Paying homage to the female artists that have gone before and provided Eaton with role models or points of reference says that Eaton is well aware of the path she is taking in making her work. That she has done so with abstractions of abstractions indicates that she has taken their collective lessons to heart – she has stepped on their shoulders, but also brought her own inventiveness to the conceptual interchange. Even if we consider the anatomical echo of the feminine circular openings an analytical conclusion too far, it’s clear that Eaton wants to place her work in a certain historical context of women, and actively engaging with Sonia Delauny, Hilma af Klint, Carmen Herrera, and Tomma Abts encourages us to make thoughtful artistic connections far beyond the reaches of process-centric contemporary photography.

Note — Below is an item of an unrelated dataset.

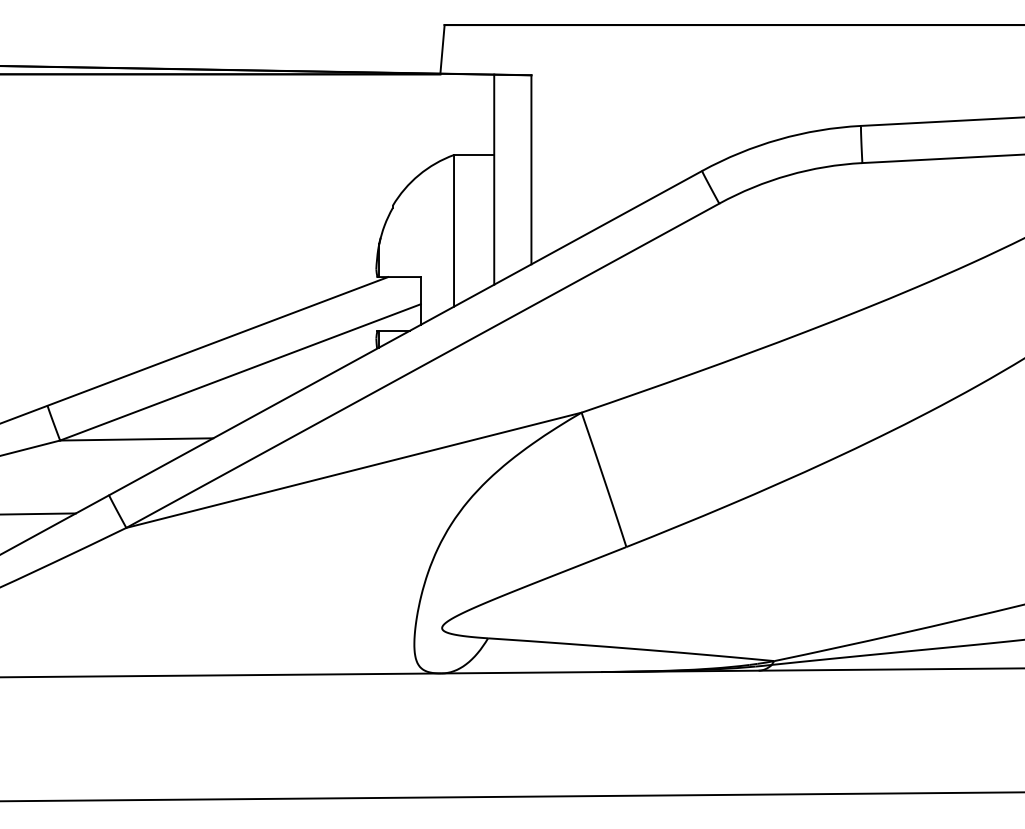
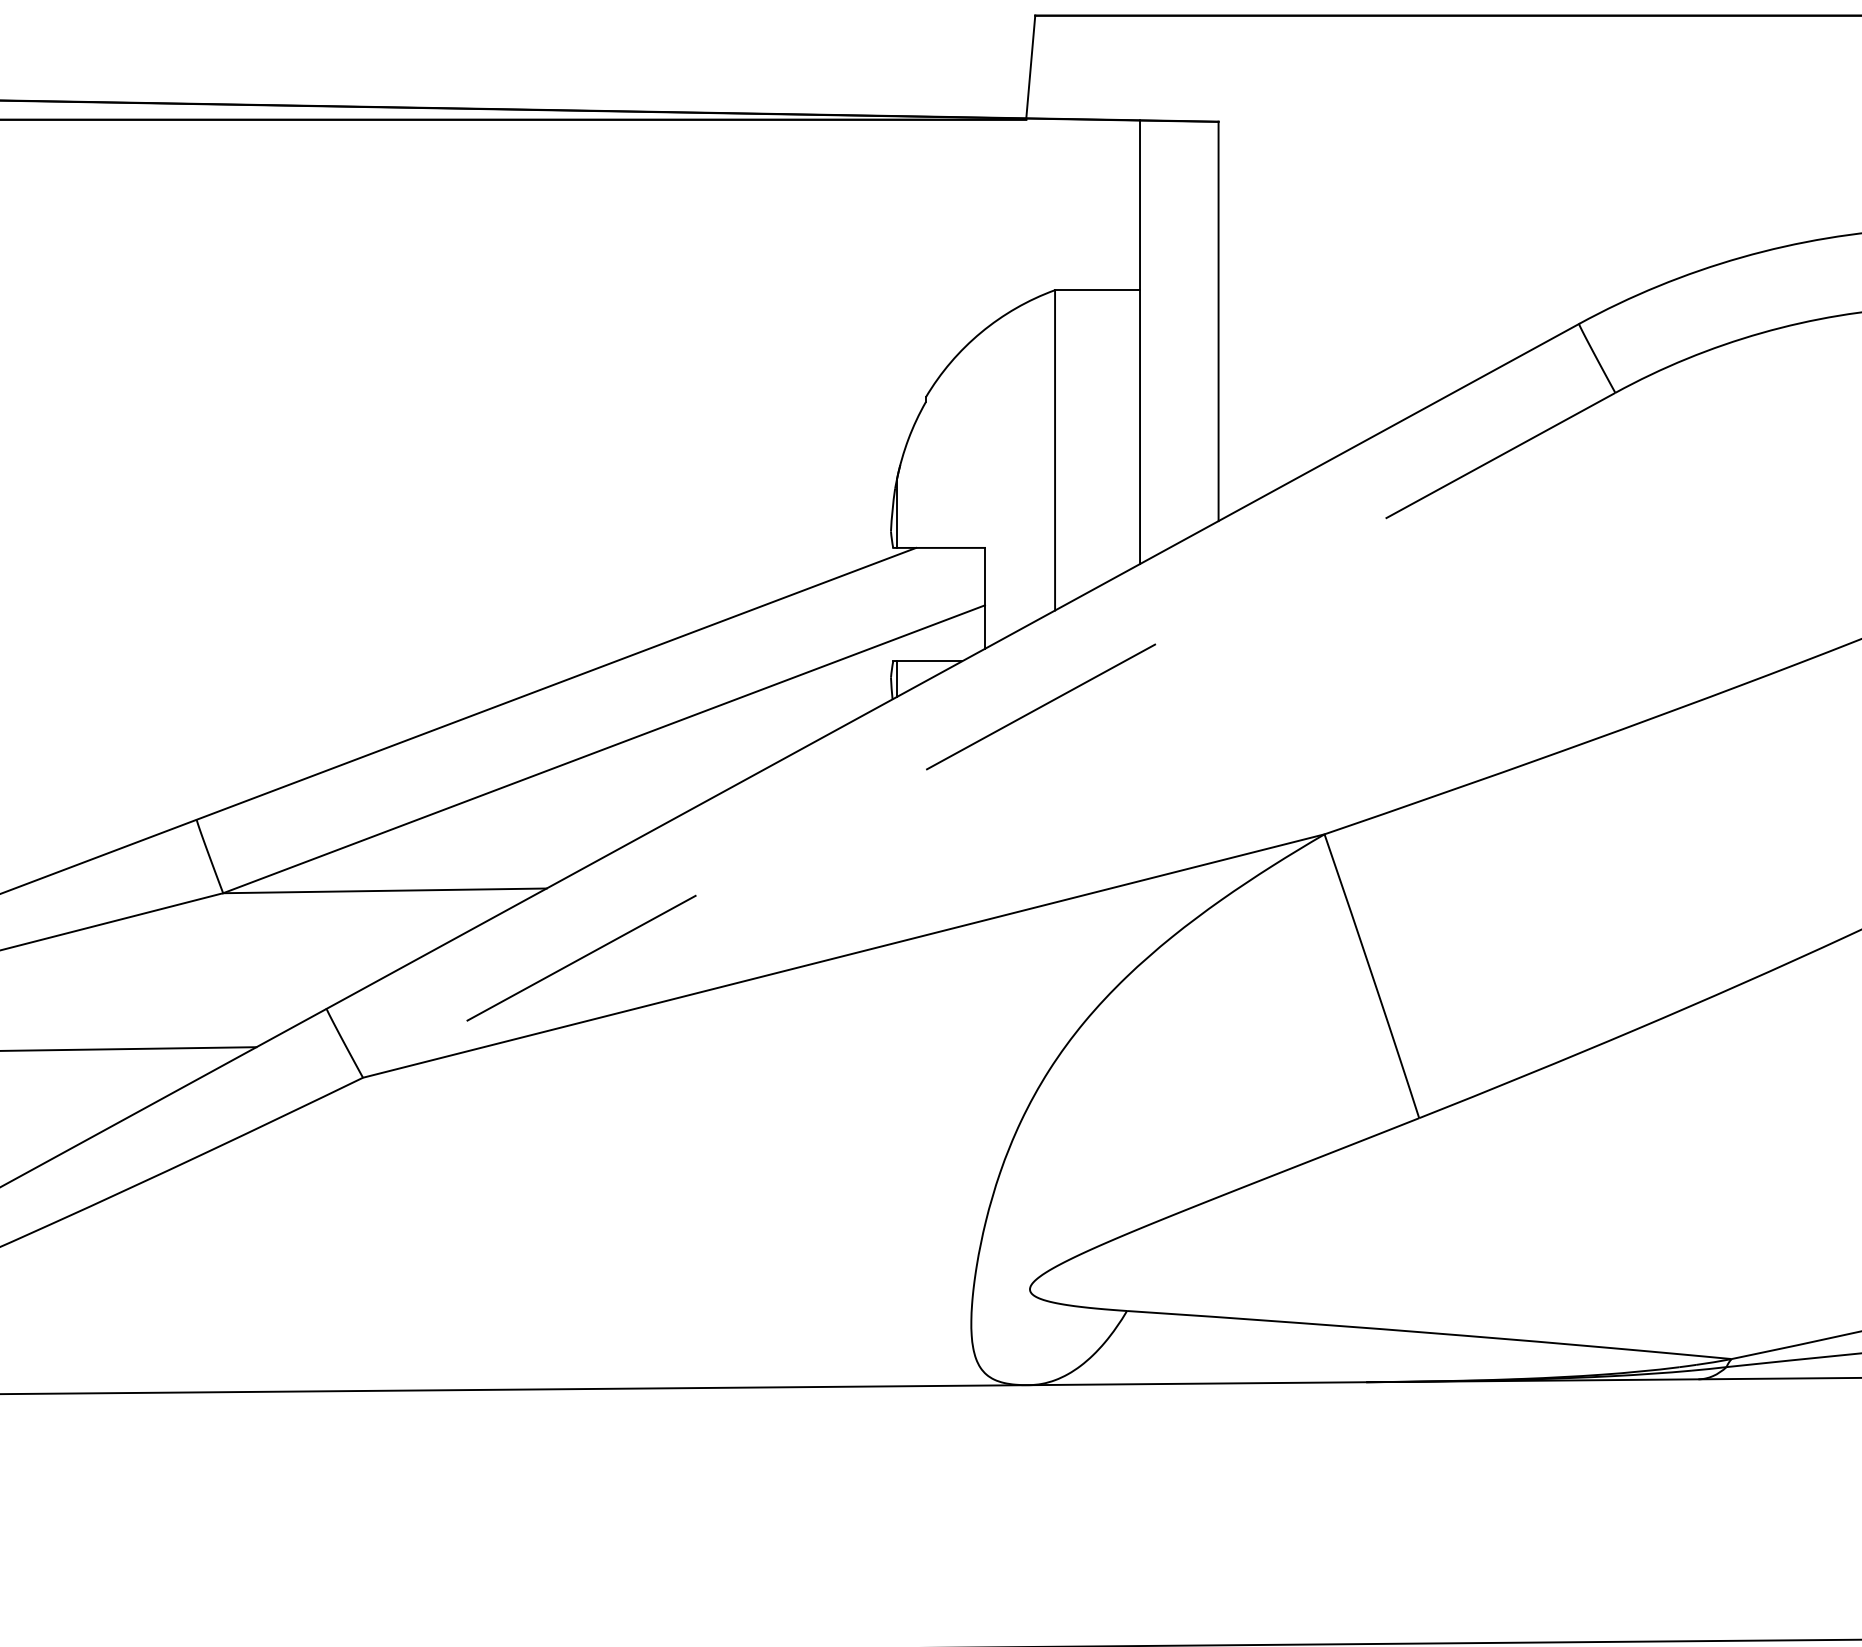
line: (422, 365) -> (988, 734), solid -> dashed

I only wish there had been more of these spun works to see (and perhaps a handy cheat sheet of the corresponding original paintings), as a grid of a dozen or more might have meaningfully expanded our understanding of how Eaton is drawing from her larger network of influences.
In the end, this show felt a little like a tantalizing appetizer plate. With so few works on view (only 6, sparsely hung), we can only guess at the depth of these two new lines of thinking. It’s time for Eaton to start embracing the medium of the photobook, so we can all have the opportunity to see more examples and to delve deeper into her meticulously considered iterations, variations, and machinations.
Collector’s POV: The prints in this show are priced as follows. The 25×20 prints are $4500 each, the 50×40 print is $10000, and the 94×72 print is $15000. Eaton’s work has little consistent secondary market history, so gallery retail likely remains the best option for those collectors interested in following up.